The statement, which is published to coincide with the fifth anniversary of the Modern Slavery Act 2015, outlines action being taken to ensure that taxpayers’ money does not line the pockets of criminals who exploit vulnerable workers.
Thousands of businesses are currently required to publish annual modern slavery statements under the Act.
To lead the way for the public sector, the UK government has now published its statement which assesses the risk of modern slavery across around £50 billion of its annual spending. Individual ministerial departments will publish their modern slavery statements from 2020/21.
The government has also consulted on strengthening the requirement for large businesses to publish their modern slavery statements – including extending this to public bodies – and has committed to developing a registry for modern slavery statements.
Safeguarding Minister Victoria Atkins said:
As we acknowledge everything this government has achieved for victims of modern slavery over the last five years, I am proud that we are taking this unprecedented step to show how we are tackling slavery during procurement.
We are committed to targeting perpetrators and safeguarding victims of this horrific crime, both domestically and globally.
Cabinet Office Minister Lord Agnew said:
As a government, we are committed to driving out modern slavery in all forms, so it is crucial that we make sure it’s nowhere to be seen in the supply chains which helps provide our vital public services.
I am also delighted that across government, we will be publishing our own modern slavery statements, so people can see the work we are doing to fight this terrible practice.

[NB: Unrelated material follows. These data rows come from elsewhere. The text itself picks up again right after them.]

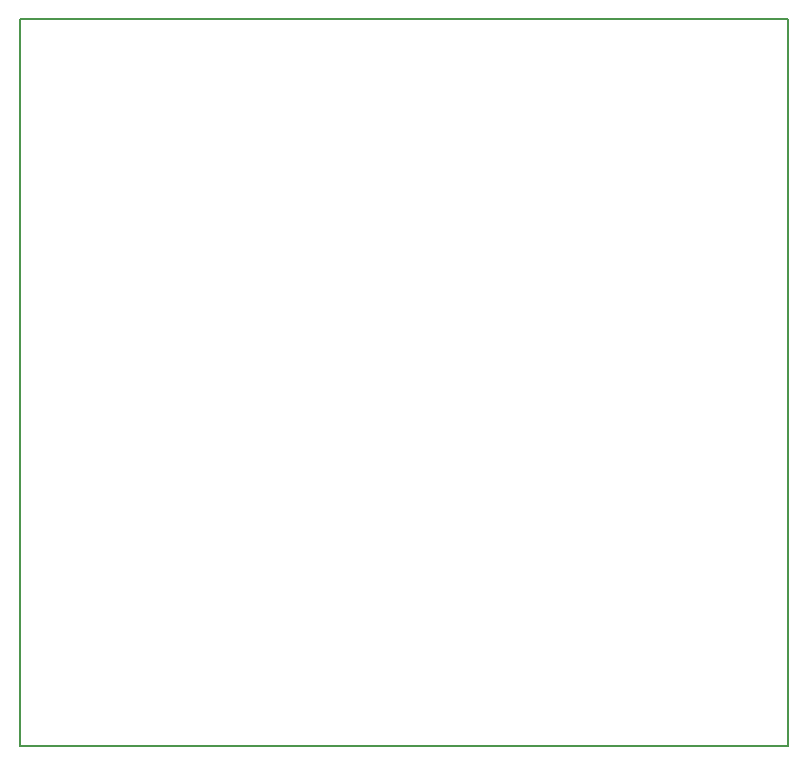
<source format=gbr>
G04 #@! TF.GenerationSoftware,KiCad,Pcbnew,5.1.10-88a1d61d58~90~ubuntu20.04.1*
G04 #@! TF.CreationDate,2021-09-05T17:22:48+01:00*
G04 #@! TF.ProjectId,hl2_extpamon,686c325f-6578-4747-9061-6d6f6e2e6b69,1*
G04 #@! TF.SameCoordinates,PX59a5380PY35d55f4*
G04 #@! TF.FileFunction,Profile,NP*
%FSLAX46Y46*%
G04 Gerber Fmt 4.6, Leading zero omitted, Abs format (unit mm)*
G04 Created by KiCad (PCBNEW 5.1.10-88a1d61d58~90~ubuntu20.04.1) date 2021-09-05 17:22:48*
%MOMM*%
%LPD*%
G01*
G04 APERTURE LIST*
G04 #@! TA.AperFunction,Profile*
%ADD10C,0.150000*%
G04 #@! TD*
G04 APERTURE END LIST*
D10*
X0Y-61551500D02*
X65000000Y-61551500D01*
X0Y-61551500D02*
X0Y0D01*
X65000000Y0D02*
X65000000Y-61551500D01*
X0Y0D02*
X65000000Y0D01*
M02*

</source>
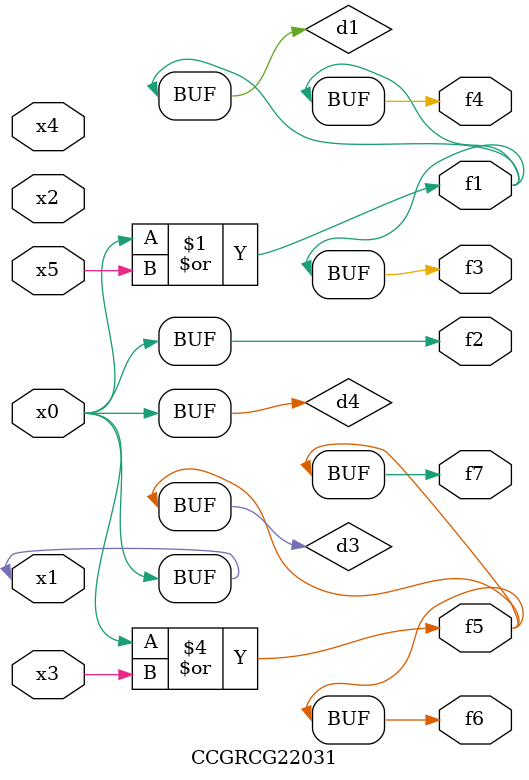
<source format=v>
module CCGRCG22031(
	input x0, x1, x2, x3, x4, x5,
	output f1, f2, f3, f4, f5, f6, f7
);

	wire d1, d2, d3, d4;

	or (d1, x0, x5);
	xnor (d2, x1, x4);
	or (d3, x0, x3);
	buf (d4, x0, x1);
	assign f1 = d1;
	assign f2 = d4;
	assign f3 = d1;
	assign f4 = d1;
	assign f5 = d3;
	assign f6 = d3;
	assign f7 = d3;
endmodule

</source>
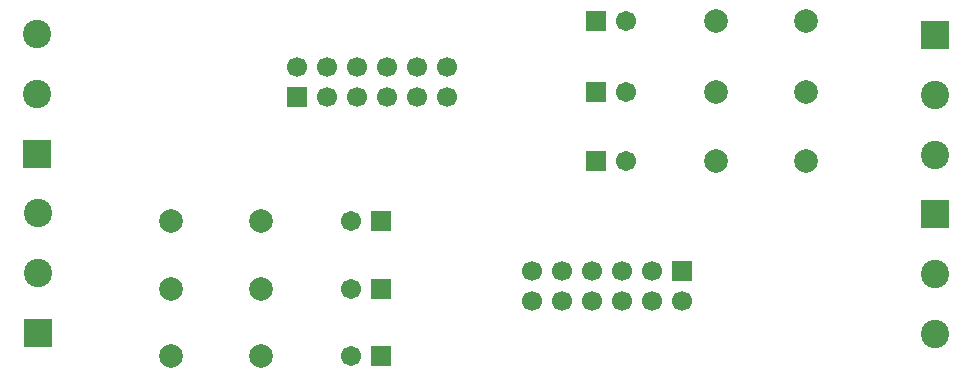
<source format=gbr>
%TF.GenerationSoftware,KiCad,Pcbnew,9.0.6*%
%TF.CreationDate,2025-12-26T20:22:19+00:00*%
%TF.ProjectId,PIDI-BOX-01-RELSW-6-MAIN-A1,50494449-2d42-44f5-982d-30312d52454c,rev?*%
%TF.SameCoordinates,Original*%
%TF.FileFunction,Soldermask,Bot*%
%TF.FilePolarity,Negative*%
%FSLAX46Y46*%
G04 Gerber Fmt 4.6, Leading zero omitted, Abs format (unit mm)*
G04 Created by KiCad (PCBNEW 9.0.6) date 2025-12-26 20:22:19*
%MOMM*%
%LPD*%
G01*
G04 APERTURE LIST*
G04 Aperture macros list*
%AMRoundRect*
0 Rectangle with rounded corners*
0 $1 Rounding radius*
0 $2 $3 $4 $5 $6 $7 $8 $9 X,Y pos of 4 corners*
0 Add a 4 corners polygon primitive as box body*
4,1,4,$2,$3,$4,$5,$6,$7,$8,$9,$2,$3,0*
0 Add four circle primitives for the rounded corners*
1,1,$1+$1,$2,$3*
1,1,$1+$1,$4,$5*
1,1,$1+$1,$6,$7*
1,1,$1+$1,$8,$9*
0 Add four rect primitives between the rounded corners*
20,1,$1+$1,$2,$3,$4,$5,0*
20,1,$1+$1,$4,$5,$6,$7,0*
20,1,$1+$1,$6,$7,$8,$9,0*
20,1,$1+$1,$8,$9,$2,$3,0*%
G04 Aperture macros list end*
%ADD10RoundRect,0.102000X0.754000X0.754000X-0.754000X0.754000X-0.754000X-0.754000X0.754000X-0.754000X0*%
%ADD11C,1.712000*%
%ADD12C,2.004000*%
%ADD13R,2.400000X2.400000*%
%ADD14C,2.400000*%
%ADD15RoundRect,0.102000X-0.754000X-0.754000X0.754000X-0.754000X0.754000X0.754000X-0.754000X0.754000X0*%
%ADD16R,1.700000X1.700000*%
%ADD17C,1.700000*%
G04 APERTURE END LIST*
D10*
%TO.C,REL6*%
X141026900Y-75641000D03*
D11*
X138486900Y-75641000D03*
D12*
X130866900Y-75641000D03*
X123246900Y-75641000D03*
%TD*%
D13*
%TO.C,J4*%
X111980000Y-85120000D03*
D14*
X111980000Y-80040000D03*
X111980000Y-74960000D03*
%TD*%
D15*
%TO.C,REL1*%
X159258000Y-70561200D03*
D11*
X161798000Y-70561200D03*
D12*
X169418000Y-70561200D03*
X177038000Y-70561200D03*
%TD*%
D10*
%TO.C,REL4*%
X141046200Y-87045800D03*
D11*
X138506200Y-87045800D03*
D12*
X130886200Y-87045800D03*
X123266200Y-87045800D03*
%TD*%
D13*
%TO.C,J1*%
X187934600Y-59842400D03*
D14*
X187934600Y-64922400D03*
X187934600Y-70002400D03*
%TD*%
D13*
%TO.C,J2*%
X187934600Y-75031600D03*
D14*
X187934600Y-80111600D03*
X187934600Y-85191600D03*
%TD*%
D13*
%TO.C,J3*%
X111963200Y-69900800D03*
D14*
X111963200Y-64820800D03*
X111963200Y-59740800D03*
%TD*%
D16*
%TO.C,J5*%
X133959600Y-65074800D03*
D17*
X133959600Y-62534800D03*
X136499600Y-65074800D03*
X136499600Y-62534800D03*
X139039600Y-65074800D03*
X139039600Y-62534800D03*
X141579600Y-65074800D03*
X141579600Y-62534800D03*
X144119600Y-65074800D03*
X144119600Y-62534800D03*
X146659600Y-65074800D03*
X146659600Y-62534800D03*
%TD*%
D15*
%TO.C,REL3*%
X159258000Y-58674000D03*
D11*
X161798000Y-58674000D03*
D12*
X169418000Y-58674000D03*
X177038000Y-58674000D03*
%TD*%
D15*
%TO.C,Rel2*%
X159277300Y-64643200D03*
D11*
X161817300Y-64643200D03*
D12*
X169437300Y-64643200D03*
X177057300Y-64643200D03*
%TD*%
D16*
%TO.C,J6*%
X166550000Y-79814000D03*
D17*
X166550000Y-82354000D03*
X164010000Y-79814000D03*
X164010000Y-82354000D03*
X161470000Y-79814000D03*
X161470000Y-82354000D03*
X158930000Y-79814000D03*
X158930000Y-82354000D03*
X156390000Y-79814000D03*
X156390000Y-82354000D03*
X153850000Y-79814000D03*
X153850000Y-82354000D03*
%TD*%
D10*
%TO.C,REL5*%
X141046200Y-81330600D03*
D11*
X138506200Y-81330600D03*
D12*
X130886200Y-81330600D03*
X123266200Y-81330600D03*
%TD*%
M02*

</source>
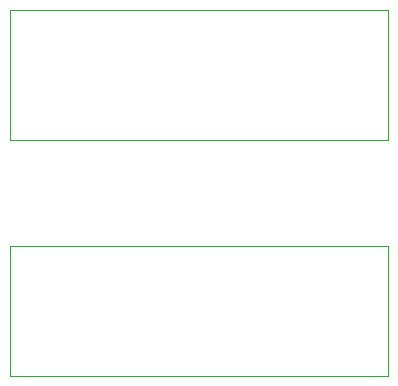
<source format=gbr>
%TF.GenerationSoftware,KiCad,Pcbnew,7.0.7*%
%TF.CreationDate,2023-10-21T18:00:55-07:00*%
%TF.ProjectId,DC32_Cnet_Badge_SAO,44433332-5f43-46e6-9574-5f4261646765,rev?*%
%TF.SameCoordinates,Original*%
%TF.FileFunction,Profile,NP*%
%FSLAX46Y46*%
G04 Gerber Fmt 4.6, Leading zero omitted, Abs format (unit mm)*
G04 Created by KiCad (PCBNEW 7.0.7) date 2023-10-21 18:00:55*
%MOMM*%
%LPD*%
G01*
G04 APERTURE LIST*
%TA.AperFunction,Profile*%
%ADD10C,0.100000*%
%TD*%
G04 APERTURE END LIST*
D10*
X140000000Y-69000000D02*
X172000000Y-69000000D01*
X172000000Y-80000000D01*
X140000000Y-80000000D01*
X140000000Y-69000000D01*
X140000000Y-89000000D02*
X172000000Y-89000000D01*
X172000000Y-100000000D01*
X140000000Y-100000000D01*
X140000000Y-89000000D01*
M02*

</source>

The statement sets out the government’s efforts towards eradicating modern slavery from its supply chains, including direct engagement with around 400 suppliers on implementing effective modern slavery due diligence and delivering training to more than 250 government commercial staff.
The government has already announced plans to deliver greater social value through its commercial activities, that will incentivise businesses to become more responsible and sustainable.
The Modern Slavery Act 2015 continues to be a landmark piece of legislation, which gives law enforcement greater powers to tackle modern slavery and improved essential support for victims.
Measures in the Act included:
- introduction of the statutory defence for victims who were compelled to commit criminal offences
- creation of Independent Child Trafficking Guardians in England and Wales to advocate on behalf of trafficked children
- creation of the role of the Independent Anti-Slavery Commissioner to encourage good practice in tackling modern slavery and the identification of victims.
Earlier this week the government published statutory guidance for safeguarding victims of modern slavery that sets out the support available to victims and the process for determining whether someone is a victim.
The number of live police operations has increased thanks to the provisions under the Act, from 188 police operations in December 2016 to at least 1,810 in February 2020. In the year to September 2019, the police recorded 6,544 offences of modern slavery, an increase of 53% compared with the previous year (4,268 offences).
Dame Sara Thornton, Independent Anti-Slavery Commissioner, said:
Five years ago, the Modern Slavery Act introduced ground-breaking new measures to improve the protection offered to victims and survivors of modern slavery and to bolster the law enforcement response against perpetrators of this devastating crime.
However, protecting victims and prosecutors is not enough. We need to do much more to tackle the structures that allow exploitation to thrive. Ensuring that businesses, public services and government are doing all they can to prevent trafficking from taking place in their supply chains is vital.
I welcome the publication of the government modern slavery statement and this commitment to continue taking a world-leading approach to tackling modern slavery.